Requirement — Render every line of the listing below as a JSON array of strings, one string per line and no blank lines. Omit the pictures from your answer.

Collected data
+++
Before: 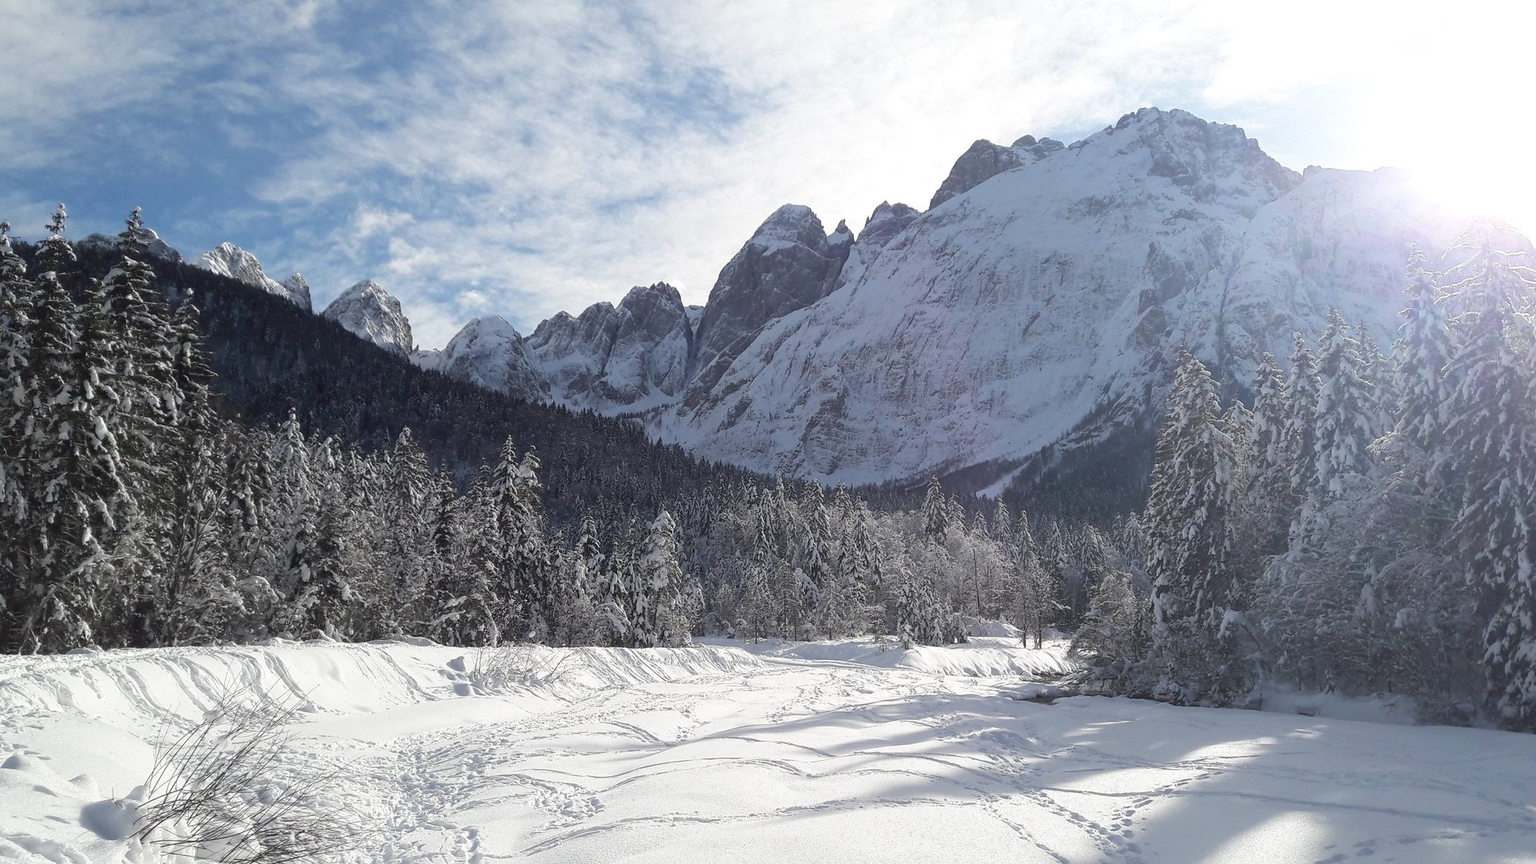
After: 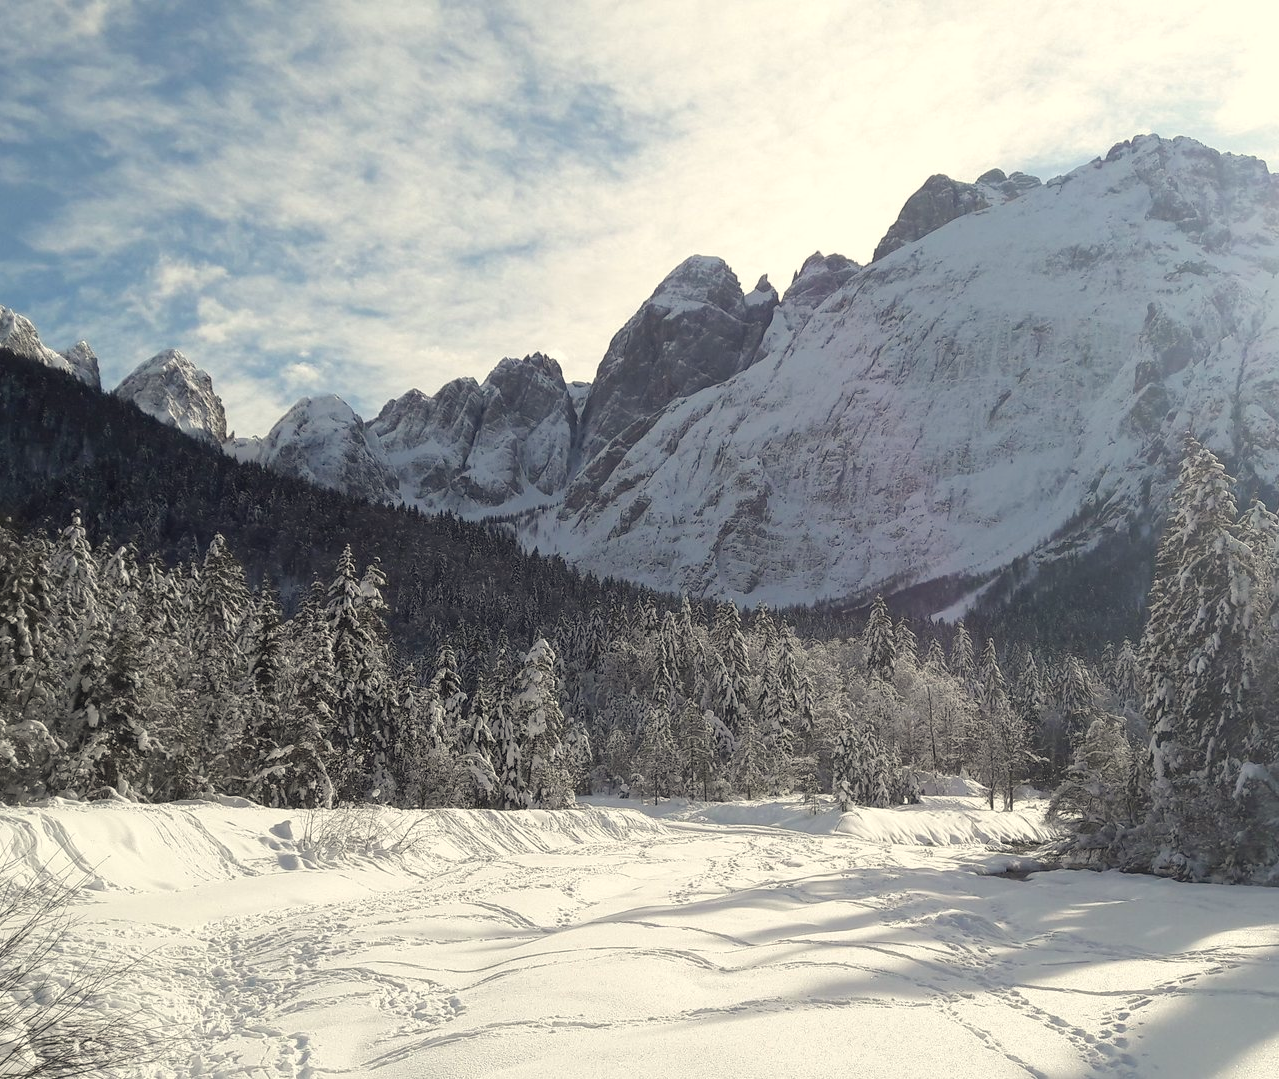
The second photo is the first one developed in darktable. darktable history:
white balance: red 1.029, blue 0.92
crop and rotate: left 15.055%, right 18.278%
+++
Response to the exercise —
[
  "Before: ",
  "After: ",
  "The second photo is the first one developed in darktable. darktable history:",
  "white balance: red 1.029, blue 0.92",
  "crop and rotate: left 15.055%, right 18.278%"
]